▶ [Source document]

Equivalent TOML (still supported via flow consume):
pipeline_name = "orders-payments"
[[sources]]
query = "orders"
kind = "kafka"
bootstrap_servers = "localhost:9092"
group_id = "ematix-flow"
[[sources]]
query = "payments"
kind = "kafka"
bootstrap_servers = "localhost:9092"
group_id = "ematix-flow"
[target]
kind = "postgres"
url = "postgres://localhost/wh"
[target.table]
schema = "public"
name = "orders_with_payments"
[transform]
[transform.join]
kind = "inner" # or "left_outer" / "right_outer" / "full_outer"
left_source = "orders"
right_source = "payments"
left_keys = ["order_id"]
right_keys = ["order_id"]
time_window_ms = 300000
# late_data = "drop" # default; "reopen" extends retention by allowed_lateness_ms
[state_store]
kind = "postgres"
url = "postgres://localhost/ematix_state"
Join semantics in one paragraph. A row from each side joins with
every row from the other side that shares the configured key and
whose event-time falls within time_window_ms. Inner join only.
Per-side per-key buffers retain rows until
global_wm > entry.event_ts + time_window_ms + allowed_lateness_ms,
then evict per-row. Output schema concatenates left_<col> +
right_<col> (prefix configurable).

▶ [Tasks and exercises]
a: In the join configuration, what value is given for time_window_ms?
b: List every key that the join configuration sets, without a comment marker, under [transform.join].
The listing that comes next has no connection to the join configuration.

▶ [Supplied data]
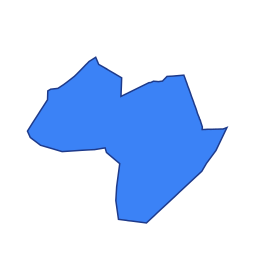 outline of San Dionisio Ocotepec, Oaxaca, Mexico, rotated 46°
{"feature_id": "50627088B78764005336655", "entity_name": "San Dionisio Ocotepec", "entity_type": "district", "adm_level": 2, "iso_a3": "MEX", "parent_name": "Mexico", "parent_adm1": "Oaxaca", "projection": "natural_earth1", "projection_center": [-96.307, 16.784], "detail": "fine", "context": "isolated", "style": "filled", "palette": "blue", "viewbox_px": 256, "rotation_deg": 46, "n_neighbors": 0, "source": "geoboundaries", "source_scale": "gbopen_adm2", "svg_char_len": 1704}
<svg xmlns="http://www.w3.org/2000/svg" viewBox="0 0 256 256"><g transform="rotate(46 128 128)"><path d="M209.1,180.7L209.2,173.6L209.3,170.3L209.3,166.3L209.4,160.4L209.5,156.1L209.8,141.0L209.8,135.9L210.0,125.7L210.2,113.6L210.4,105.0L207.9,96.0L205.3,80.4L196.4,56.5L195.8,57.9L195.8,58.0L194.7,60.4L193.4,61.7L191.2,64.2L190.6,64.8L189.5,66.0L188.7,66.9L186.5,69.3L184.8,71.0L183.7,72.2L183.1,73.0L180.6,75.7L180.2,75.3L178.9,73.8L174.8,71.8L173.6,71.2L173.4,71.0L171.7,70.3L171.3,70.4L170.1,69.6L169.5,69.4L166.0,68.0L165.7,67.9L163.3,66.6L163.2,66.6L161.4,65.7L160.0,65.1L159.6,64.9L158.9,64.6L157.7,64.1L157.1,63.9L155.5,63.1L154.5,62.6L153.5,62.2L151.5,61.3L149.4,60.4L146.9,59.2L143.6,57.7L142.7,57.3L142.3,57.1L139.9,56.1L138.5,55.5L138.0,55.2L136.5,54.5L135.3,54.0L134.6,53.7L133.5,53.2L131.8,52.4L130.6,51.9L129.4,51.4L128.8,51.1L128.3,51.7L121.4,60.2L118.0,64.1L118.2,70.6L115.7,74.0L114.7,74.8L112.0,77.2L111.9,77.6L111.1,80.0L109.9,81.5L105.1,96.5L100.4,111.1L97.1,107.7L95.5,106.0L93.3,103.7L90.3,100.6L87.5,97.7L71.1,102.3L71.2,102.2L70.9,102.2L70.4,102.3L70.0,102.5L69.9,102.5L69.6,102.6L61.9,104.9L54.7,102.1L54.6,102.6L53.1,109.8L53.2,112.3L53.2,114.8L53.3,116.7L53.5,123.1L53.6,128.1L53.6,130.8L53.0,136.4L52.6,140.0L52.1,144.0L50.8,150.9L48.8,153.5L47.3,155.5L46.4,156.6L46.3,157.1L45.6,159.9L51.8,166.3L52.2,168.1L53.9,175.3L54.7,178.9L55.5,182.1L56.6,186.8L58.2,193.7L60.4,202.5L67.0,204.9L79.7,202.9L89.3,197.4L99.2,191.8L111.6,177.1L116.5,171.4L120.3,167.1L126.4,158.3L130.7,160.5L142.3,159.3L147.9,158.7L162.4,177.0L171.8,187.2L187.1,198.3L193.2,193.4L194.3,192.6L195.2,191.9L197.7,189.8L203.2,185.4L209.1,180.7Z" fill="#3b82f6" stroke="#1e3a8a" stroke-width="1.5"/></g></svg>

▶ [Written responses]
a: 300000

b: kind, left_source, right_source, left_keys, right_keys, time_window_ms